→ SOURCE INFORMATION
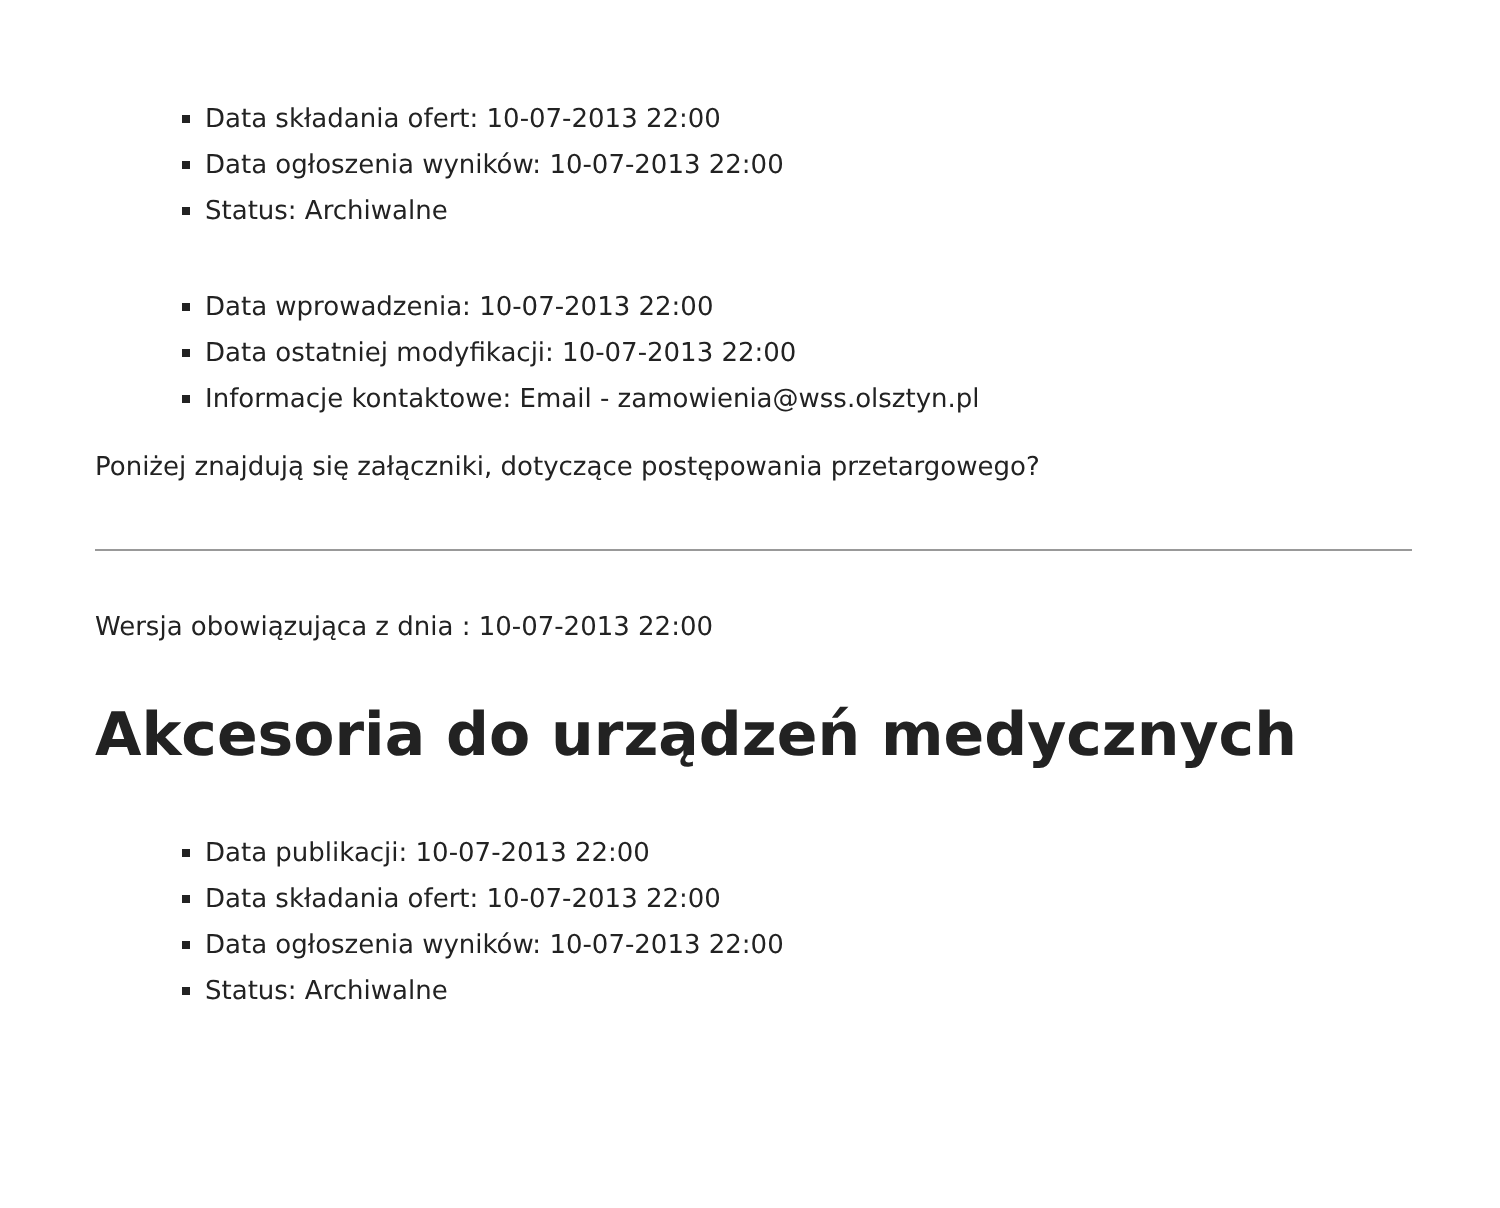Data składania ofert: 10-07-2013 22:00
Data ogłoszenia wyników: 10-07-2013 22:00
Status: Archiwalne
Data wprowadzenia: 10-07-2013 22:00
Data ostatniej modyfikacji: 10-07-2013 22:00
Informacje kontaktowe: Email - zamowienia@wss.olsztyn.pl
Poniżej znajdują się załączniki, dotyczące postępowania przetargowego?
Wersja obowiązująca z dnia : 10-07-2013 22:00
Akcesoria do urządzeń medycznych
Data publikacji: 10-07-2013 22:00
Data składania ofert: 10-07-2013 22:00
Data ogłoszenia wyników: 10-07-2013 22:00
Status: Archiwalne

→ WHAT TO DO
The response should consist only of the lines running from the one that contains "Informacje kontaktowe: Email" through the end of the material, repeated exactly.

→ EXERCISE ANSWER
Informacje kontaktowe: Email - zamowienia@wss.olsztyn.pl
Poniżej znajdują się załączniki, dotyczące postępowania przetargowego?
Wersja obowiązująca z dnia : 10-07-2013 22:00
Akcesoria do urządzeń medycznych
Data publikacji: 10-07-2013 22:00
Data składania ofert: 10-07-2013 22:00
Data ogłoszenia wyników: 10-07-2013 22:00
Status: Archiwalne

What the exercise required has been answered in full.